## QUOTED PASSAGE
The dataset was downloaded from Kaggle, which records ranking games that created in one day from the Korean server.

It’s a huge dataset with 2,500,000 observations, even though it might be beneficial to include all the data. The fact is that R runs really slow, especially if I picked more than 20 predictors and use models with high time complexity like randomForest or SVM with regularizations, and my computer always crash when the fit function generate matrices that are over 20GB. As a results, I’m only only use 10000 observations.

The workflow

  1. Clean data by removing invalid rows and factoring certain predictors
  2. Exploratory data analysis to remove certain predictors
  3. Split data and make cross validation
  4. Build logistic regression, linear discriminant analysis, quadratic discriminant analysis, random forests
  5. Evaluate accuracy of the model

Load all the package

suppressPackageStartupMessages(library(tidyverse))

## TO DO
1. Answer these about the ranking-games write-up:
(a) How many observations does the full dataset contain?
(b) How many observations does the author end up using?
(c) Which step of the workflow comes right after splitting the data and setting up cross validation?
2. Can you resume the ranking-games write-up right after its final line?

## SOURCE DATA

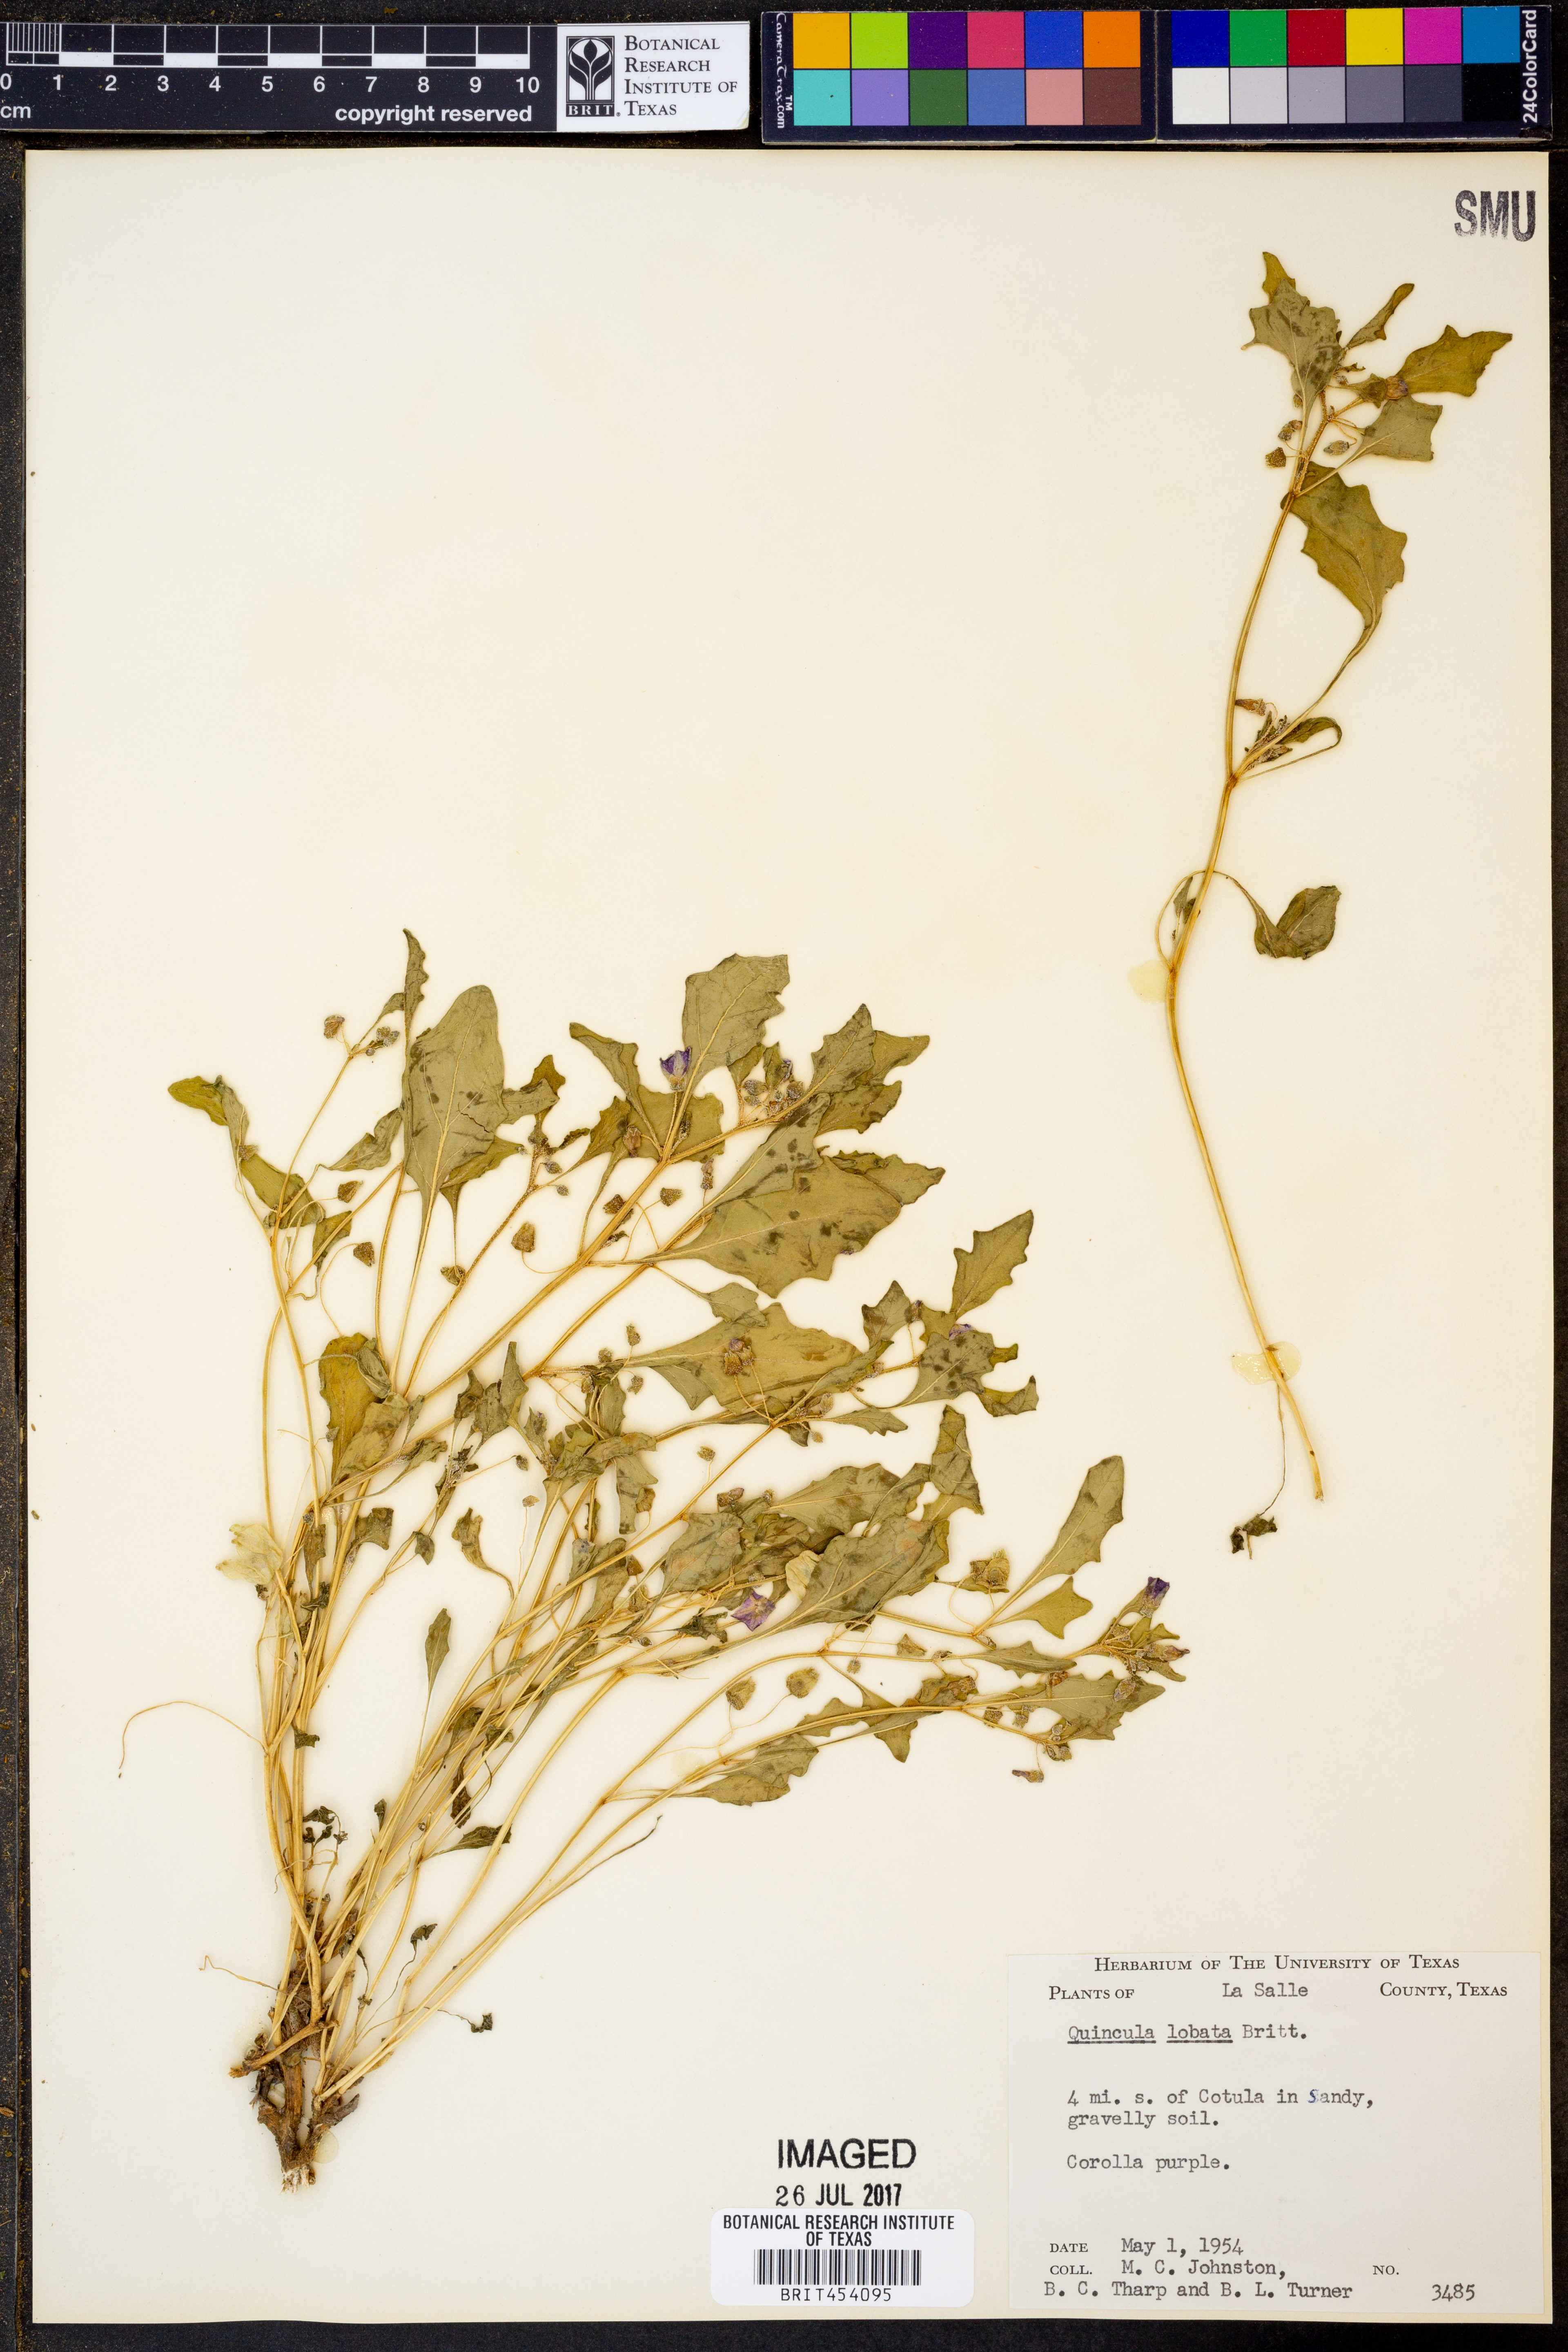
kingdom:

## RESULTS FOR EACH TASK
1.
(a) 2,500,000
(b) 10,000
(c) Building logistic regression, linear discriminant analysis, quadratic discriminant analysis, and random forests

2.
suppressPackageStartupMessages(library(tidymodels))
suppressPackageStartupMessages(library(corrplot))
suppressPackageStartupMessages(library(discrim))
suppressPackageStartupMessages(library(poissonreg))
suppressPackageStartupMessages(library(corrr))
suppressPackageStartupMessages(library(klaR))
suppressPackageStartupMessages(library(vroom))
suppressPackageStartupMessages(library(MASS))
suppressPackageStartupMessages(library(janitor))
suppressPackageStartupMessages(library(ggcorrplot))
suppressPackageStartupMessages(library(vip))
suppressPackageStartupMessages(library(ranger))
suppressPackageStartupMessages(library(kernlab))
suppressPackageStartupMessages(library(splitstackshape))
suppressPackageStartupMessages(library(xgboost))
tidymodels_prefer()

Cleaning and manipulation

Fix Encoding

As the author of the dataset suggests, the original encoding is cp949 (One type of Korean character encoding). So it is wise to convert it to UTF-8 first to avoid encoding issue

Here I use the iconv command line tool to change the encoding

iconv -f cp949 -t utf-8 league_data.csv > league_data_utf8.csv

Loading the dataset

league_all_df <- clean_names(vroom("dataset/league_data_utf8.csv"))
## Rows: 2589340 Columns: 58
## ── Column specification ────────────────────────────────────────────────────────
## Delimiter: ","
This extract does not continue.